Alla luce di quanto appena esposto possiamo concludere che quando si parla di “innovazione didattica” in realtà si fa riferimento a tante cose e un po’ a tutti gli “ingredienti” di un processo formativo. Non c’è nulla di male in questa “polisemia”, purché se ne sia consapevoli e si tengano nel debito conto le ricadute di ognuna delle possibili innovazioni. Lo snodo veramente importante è quello della visione d’insieme.
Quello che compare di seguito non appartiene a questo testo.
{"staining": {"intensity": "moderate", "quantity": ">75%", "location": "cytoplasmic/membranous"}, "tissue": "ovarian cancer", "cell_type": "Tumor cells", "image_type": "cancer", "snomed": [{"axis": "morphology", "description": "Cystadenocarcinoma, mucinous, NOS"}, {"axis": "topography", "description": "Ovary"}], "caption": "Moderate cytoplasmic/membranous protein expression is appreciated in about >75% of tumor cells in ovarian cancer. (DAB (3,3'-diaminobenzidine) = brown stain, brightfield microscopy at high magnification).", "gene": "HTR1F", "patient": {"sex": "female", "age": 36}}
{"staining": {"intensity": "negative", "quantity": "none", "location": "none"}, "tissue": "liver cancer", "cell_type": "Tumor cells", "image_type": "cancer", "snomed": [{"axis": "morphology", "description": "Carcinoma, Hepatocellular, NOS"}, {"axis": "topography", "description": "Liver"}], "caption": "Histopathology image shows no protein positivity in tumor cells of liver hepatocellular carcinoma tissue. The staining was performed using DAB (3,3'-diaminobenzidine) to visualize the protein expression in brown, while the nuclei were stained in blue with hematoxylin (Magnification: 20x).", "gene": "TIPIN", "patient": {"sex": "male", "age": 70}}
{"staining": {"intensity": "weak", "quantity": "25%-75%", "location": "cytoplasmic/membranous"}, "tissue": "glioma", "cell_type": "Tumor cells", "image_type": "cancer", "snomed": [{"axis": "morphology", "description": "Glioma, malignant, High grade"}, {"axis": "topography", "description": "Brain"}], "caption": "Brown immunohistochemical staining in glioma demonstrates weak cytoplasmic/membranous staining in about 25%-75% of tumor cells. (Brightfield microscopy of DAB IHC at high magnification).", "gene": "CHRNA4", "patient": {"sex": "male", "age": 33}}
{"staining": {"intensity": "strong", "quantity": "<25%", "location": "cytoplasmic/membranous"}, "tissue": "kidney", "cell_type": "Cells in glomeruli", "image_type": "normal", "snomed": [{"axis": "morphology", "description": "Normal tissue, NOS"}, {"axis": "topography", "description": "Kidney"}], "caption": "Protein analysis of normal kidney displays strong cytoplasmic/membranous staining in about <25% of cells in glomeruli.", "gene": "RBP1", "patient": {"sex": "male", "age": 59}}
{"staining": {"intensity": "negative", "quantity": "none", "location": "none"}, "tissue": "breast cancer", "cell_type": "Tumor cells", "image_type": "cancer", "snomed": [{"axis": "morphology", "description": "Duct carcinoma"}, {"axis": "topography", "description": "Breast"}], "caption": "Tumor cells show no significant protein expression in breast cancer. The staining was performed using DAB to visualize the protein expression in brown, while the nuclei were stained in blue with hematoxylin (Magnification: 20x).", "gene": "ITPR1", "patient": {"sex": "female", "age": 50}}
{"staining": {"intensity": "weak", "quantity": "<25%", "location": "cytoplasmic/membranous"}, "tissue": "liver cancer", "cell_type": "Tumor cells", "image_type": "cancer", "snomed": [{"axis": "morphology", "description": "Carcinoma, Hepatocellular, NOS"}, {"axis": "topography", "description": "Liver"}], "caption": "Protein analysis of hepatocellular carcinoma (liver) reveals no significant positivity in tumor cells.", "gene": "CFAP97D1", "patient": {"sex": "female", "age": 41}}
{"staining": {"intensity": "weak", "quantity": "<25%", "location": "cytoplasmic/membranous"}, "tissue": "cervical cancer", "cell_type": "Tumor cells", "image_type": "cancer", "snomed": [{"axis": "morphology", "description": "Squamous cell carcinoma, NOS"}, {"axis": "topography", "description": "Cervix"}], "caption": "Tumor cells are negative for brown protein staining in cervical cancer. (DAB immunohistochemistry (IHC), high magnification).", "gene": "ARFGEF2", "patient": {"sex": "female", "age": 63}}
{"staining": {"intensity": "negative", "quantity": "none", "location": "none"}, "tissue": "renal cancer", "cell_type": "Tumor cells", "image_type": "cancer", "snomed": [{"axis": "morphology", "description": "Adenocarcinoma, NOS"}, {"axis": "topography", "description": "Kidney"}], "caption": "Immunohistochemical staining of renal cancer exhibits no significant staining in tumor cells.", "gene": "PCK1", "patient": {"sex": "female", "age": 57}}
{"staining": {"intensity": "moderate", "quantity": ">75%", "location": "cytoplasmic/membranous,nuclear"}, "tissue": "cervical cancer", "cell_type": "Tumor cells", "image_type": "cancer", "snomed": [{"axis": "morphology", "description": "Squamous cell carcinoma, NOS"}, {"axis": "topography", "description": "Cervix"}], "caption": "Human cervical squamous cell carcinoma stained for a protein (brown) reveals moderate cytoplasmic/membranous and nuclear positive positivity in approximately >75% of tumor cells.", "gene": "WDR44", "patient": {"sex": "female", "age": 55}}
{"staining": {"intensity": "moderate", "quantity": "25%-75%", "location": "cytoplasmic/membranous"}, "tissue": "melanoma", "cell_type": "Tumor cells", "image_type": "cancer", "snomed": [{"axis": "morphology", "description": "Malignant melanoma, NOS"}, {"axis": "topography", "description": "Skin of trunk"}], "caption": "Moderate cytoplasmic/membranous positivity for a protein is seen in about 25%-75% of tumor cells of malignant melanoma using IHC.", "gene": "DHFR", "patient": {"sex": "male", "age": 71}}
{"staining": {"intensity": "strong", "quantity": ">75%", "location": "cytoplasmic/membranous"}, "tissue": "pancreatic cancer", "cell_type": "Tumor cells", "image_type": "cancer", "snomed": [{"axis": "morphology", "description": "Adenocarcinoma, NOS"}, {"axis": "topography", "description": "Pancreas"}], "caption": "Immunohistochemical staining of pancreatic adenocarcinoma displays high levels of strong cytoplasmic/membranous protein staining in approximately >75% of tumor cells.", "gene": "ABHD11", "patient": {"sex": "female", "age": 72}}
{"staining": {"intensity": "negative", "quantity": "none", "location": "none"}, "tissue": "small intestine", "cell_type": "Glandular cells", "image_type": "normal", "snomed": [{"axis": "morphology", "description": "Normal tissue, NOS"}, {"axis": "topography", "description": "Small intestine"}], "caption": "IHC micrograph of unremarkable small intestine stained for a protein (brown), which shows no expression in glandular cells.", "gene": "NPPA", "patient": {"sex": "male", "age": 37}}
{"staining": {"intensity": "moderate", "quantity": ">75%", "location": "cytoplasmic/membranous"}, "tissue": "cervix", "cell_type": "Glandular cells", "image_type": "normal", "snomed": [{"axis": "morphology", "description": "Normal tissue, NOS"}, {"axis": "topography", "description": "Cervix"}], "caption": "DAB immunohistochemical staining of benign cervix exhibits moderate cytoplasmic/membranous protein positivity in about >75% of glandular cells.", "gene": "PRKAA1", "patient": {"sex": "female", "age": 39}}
L’innovazione non è un valore ma un dato di fatto: c’è innovazione quando cambia qualcosa. Non è né buona né cattiva per definizione specialmente in un campo, come quello formativo, dove è ben difficile capire se, ad esempio, una diversa didattica produca risultati migliori (se ho studiato una lingua straniera per cinque anni in un certo modo, non posso riavvolgere il nastro della mia vita per vedere se l’avrei appresa meglio usando un metodo diverso). Di regola si vuole cambiare per migliorare, ma l’esito può essere anche peggiorativo. E ci sono delle gradazione del mutamento: si può correggere qualcosa; oppure si può stravolgere tutto sino a giungere allo sostituzione di qualcosa con qualcos’altro. Si possono “fare cose” totalmente nuove; o si possono “fare cose vecchie” in modo nuovo.

Alcuni punti fermi, però, restano. Al centro del processo formativo c’è il soggetto che apprende. Ma la “scena” è sempre costruita da chi insegna a cui spetta il compito di definire esattamente gli ingredienti del processo formativo ed assicurare che ogni possibile innovazione risponda ad una logica complessiva e persegua, almeno nelle intenzioni, un reale miglioramento.